Por Sami Nayef
Na outra parte do globo um semblante duplo foi introduzido. Nele a mulher pode gozar de liberdade e frequentemente esse é o argumento usado para demonstrar que na cultura judaico-cristã a mulher não seria uma serva, uma escrava sem direitos ou desejos, um produto de segunda categoria que pode ser usado como moeda econômica, como na cultura islâmica. Ela está “livre” no ocidente. Gozando de liberdade, logo poderia a mulher pode desejar. Mas a religião judaico-cristã marca de forma radical a vida da mulher nos primórdios da caminhada dos hebreus em direção a novas terras.
“Como os Kurgans, que vários milênios antes varreram a Europa Antiga, as tribos hebraicas que invadiram Canaã, vindas dos desertos do sul, eram invasores periféricos que trouxeram consigo seu deus da guerra – o feroz e ciumento Iahweh, ou Jeová. Em termos de tecnologia e cultura, eles eram mais avançados que os Kurgans mas, à semelhança destes indo-europeus, eram também dominados por homens guerreiros extremamente violentos. Passagem após passagem do Antigo testamento, lemos como Jeová dá ordens de destruir, pilhar e matar – e como essas ordens são obedecidas com fidelidades”. (Eisler, 2007, p. 150).
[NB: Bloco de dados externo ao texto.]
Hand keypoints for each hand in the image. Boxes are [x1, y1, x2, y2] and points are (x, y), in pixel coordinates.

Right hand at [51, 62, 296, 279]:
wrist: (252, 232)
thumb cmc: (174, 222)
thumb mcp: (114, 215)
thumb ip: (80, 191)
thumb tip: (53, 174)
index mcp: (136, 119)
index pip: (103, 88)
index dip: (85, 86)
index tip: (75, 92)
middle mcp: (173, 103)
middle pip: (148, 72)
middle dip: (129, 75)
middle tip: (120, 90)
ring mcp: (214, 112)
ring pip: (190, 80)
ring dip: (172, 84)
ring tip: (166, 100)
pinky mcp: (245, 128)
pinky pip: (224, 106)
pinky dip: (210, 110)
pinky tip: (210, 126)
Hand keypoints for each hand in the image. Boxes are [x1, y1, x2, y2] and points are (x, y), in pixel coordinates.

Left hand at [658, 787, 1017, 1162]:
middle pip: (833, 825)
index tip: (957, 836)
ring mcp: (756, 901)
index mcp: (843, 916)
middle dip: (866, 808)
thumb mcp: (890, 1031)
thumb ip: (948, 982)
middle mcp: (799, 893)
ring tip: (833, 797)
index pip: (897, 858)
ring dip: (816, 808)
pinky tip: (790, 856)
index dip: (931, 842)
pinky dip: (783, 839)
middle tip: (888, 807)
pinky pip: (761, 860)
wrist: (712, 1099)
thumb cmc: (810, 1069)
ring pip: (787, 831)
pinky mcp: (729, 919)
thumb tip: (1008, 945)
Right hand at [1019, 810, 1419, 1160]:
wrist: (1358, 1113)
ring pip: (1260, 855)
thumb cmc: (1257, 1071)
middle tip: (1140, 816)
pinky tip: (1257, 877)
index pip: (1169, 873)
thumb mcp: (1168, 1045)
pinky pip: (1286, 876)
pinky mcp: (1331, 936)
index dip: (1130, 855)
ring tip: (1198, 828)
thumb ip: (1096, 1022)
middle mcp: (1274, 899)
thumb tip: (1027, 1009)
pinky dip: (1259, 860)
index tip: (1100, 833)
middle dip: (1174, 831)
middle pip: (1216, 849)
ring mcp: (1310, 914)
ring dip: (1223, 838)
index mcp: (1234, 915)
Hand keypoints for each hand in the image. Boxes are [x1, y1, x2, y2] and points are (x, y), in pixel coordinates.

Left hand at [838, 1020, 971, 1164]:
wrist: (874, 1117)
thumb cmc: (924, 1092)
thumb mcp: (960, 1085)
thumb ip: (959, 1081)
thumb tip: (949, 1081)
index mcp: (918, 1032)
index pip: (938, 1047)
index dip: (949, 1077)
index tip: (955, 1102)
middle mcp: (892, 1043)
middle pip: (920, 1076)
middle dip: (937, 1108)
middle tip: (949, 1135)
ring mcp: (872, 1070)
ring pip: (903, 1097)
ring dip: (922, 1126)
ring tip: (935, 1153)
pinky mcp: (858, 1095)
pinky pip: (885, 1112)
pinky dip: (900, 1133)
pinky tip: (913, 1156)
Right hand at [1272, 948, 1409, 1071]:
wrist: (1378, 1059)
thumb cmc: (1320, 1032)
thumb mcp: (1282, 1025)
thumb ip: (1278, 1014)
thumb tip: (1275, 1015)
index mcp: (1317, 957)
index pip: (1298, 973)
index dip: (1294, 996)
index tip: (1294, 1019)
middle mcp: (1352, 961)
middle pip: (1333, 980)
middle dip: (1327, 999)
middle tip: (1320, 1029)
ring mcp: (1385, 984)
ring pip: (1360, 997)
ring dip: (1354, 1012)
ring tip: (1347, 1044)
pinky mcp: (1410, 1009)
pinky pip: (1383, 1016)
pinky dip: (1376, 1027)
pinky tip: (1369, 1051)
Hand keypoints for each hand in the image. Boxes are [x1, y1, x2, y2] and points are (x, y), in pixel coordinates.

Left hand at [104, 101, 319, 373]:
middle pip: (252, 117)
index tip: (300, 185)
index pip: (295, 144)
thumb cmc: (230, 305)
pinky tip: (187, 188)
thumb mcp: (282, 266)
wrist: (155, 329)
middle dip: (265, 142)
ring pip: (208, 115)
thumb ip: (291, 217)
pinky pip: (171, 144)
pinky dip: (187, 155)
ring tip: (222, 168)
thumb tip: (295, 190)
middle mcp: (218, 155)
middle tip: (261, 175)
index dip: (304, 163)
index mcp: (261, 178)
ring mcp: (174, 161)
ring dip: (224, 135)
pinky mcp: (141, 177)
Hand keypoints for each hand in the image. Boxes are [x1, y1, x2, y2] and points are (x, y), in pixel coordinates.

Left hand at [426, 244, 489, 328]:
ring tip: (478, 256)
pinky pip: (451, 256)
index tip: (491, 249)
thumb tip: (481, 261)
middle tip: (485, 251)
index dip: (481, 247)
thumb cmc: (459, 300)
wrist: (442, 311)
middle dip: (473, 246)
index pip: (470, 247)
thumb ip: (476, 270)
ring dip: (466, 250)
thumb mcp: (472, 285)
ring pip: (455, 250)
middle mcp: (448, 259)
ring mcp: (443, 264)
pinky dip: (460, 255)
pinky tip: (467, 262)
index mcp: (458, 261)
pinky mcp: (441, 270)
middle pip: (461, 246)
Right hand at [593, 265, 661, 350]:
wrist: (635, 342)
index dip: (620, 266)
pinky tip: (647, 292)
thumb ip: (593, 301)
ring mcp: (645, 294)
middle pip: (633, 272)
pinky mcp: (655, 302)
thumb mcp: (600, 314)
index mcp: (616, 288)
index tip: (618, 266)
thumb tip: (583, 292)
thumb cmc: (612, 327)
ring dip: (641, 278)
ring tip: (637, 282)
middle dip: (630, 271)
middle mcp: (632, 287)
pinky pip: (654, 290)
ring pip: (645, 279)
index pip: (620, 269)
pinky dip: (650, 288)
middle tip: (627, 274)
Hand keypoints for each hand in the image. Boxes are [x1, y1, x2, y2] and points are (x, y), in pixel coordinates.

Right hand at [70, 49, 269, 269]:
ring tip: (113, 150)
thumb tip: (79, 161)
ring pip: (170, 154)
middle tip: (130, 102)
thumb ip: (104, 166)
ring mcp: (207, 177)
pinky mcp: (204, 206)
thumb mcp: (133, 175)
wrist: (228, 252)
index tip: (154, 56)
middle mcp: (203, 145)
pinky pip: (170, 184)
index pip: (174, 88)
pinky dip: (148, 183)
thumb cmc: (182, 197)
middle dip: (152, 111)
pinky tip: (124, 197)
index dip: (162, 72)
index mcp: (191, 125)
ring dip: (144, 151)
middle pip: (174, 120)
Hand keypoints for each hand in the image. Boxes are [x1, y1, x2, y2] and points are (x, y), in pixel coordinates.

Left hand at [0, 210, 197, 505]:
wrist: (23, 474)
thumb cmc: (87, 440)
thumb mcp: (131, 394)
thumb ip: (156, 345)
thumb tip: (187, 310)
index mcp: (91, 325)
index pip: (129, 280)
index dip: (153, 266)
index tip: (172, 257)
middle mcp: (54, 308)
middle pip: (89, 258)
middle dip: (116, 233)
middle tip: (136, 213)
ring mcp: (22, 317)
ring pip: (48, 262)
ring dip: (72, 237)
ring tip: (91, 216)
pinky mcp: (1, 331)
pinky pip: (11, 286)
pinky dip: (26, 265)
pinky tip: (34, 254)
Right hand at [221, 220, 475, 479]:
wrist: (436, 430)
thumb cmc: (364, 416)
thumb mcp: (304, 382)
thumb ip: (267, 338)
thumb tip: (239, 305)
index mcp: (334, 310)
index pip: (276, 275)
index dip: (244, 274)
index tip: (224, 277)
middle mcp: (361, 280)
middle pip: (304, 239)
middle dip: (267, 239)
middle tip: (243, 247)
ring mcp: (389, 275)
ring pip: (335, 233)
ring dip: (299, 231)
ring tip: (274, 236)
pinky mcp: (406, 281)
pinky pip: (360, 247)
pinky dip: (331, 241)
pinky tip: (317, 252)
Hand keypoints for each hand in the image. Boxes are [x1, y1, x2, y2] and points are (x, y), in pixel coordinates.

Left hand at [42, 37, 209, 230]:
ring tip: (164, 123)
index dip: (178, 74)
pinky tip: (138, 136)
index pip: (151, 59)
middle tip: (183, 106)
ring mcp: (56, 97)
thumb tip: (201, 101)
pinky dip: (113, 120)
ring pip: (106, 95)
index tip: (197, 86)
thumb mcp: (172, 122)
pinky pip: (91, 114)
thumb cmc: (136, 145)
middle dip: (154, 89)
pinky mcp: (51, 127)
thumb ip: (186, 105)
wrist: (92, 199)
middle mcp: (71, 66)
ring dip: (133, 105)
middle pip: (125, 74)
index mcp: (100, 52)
Avançando sobre Canaã eles impõe ao povo que ali habitava uma nova ordem. Referências antropológicas e também as do cânon judaico-cristão apontam que antes dos hebreus se vivia em uma ordem matrilinear na região e a partir de sua chegada essa ordem é subvertida e é imposta uma ordem patrilinear. Assim como o profeta do Islã recebeu ordens especificas e as comunicou a uma das suas esposas, o Antigo Testamento apresenta também ordens e leis que são comunicadas pela casta masculina:
“Se um homem encontra jovem virgem que não está prometida, e a agarra e se deita com ela e é pego em flagrante, o homem que se deitou com ela dará ao pai da jovem cinquenta siclos de prata, e ela ficará sendo sua mulher, uma vez que abusou dela. Ele não poderá manda-la embora durante toda a vida”. (Deuteronômio 22:28-29)
Leis elaboradas sem a participação de mulheres passaram a conta-las como se contam os bois, cabras, camelos e pedaços de terra. A prerrogativa masculina é a de usar a mulher como uma propriedade. O cenário não é promissor e a mulher deve aprender o seu lugar e a partir dele se conformar com uma posição onde sua importância é relegada a um ativo econômico. Como isso não pode ficar explicito, os legisladores criam leis para que a mulher seja valorizada por suas virtudes. Um sistema legal de costumes e leis sexuais “morais”, como feito na outra grande religião monoteísta, demostra que o velho mundo deve ser deixado de lado para trazer progresso e ética, mas esse mesmo sistema é rígido com a mulher e surpreendentemente condescendente com o homem.
Essas leis sexuais “morais” aparecem em Deuteronômio 22:13-21 informando os motivos para matar uma mulher que não é mais virgem, sob pretexto de “prejuízo” e “desonra”. A mulher é inadequada e perigosa., e os males estão com ela e supostamente ela seria a raiz dos males.
“… uma mulher que se comporta como uma pessoa sexual e economicamente livre é uma ameaça a todo o tecido sócio-econômico de uma sociedade rigidamente dominada pelos homens. Tal comportamento não pode receber o consentimento geral sem que todo o sistema social e econômico entre em colapso. Por isso a necessidade de uma fortíssima condenação social e religiosa e uma punição radical”. (Eisler, 2007, p. 153)
Caos, instabilidade, inadequação são elementos predominantes na mulher segundo os dois grandes sistemas religioso-econômico monoteísta. Suspostamente é isso que cria as condições para muitos males. Esse é o sistema que ainda resiste e influencia a vida na sociedade na maior parte dos séculos Um sistema tão elaborado que resiste a tantos séculos pode ser indício de que existiu um outro sistema em algum ponto da história onde a mulher realmente poderia ser livre?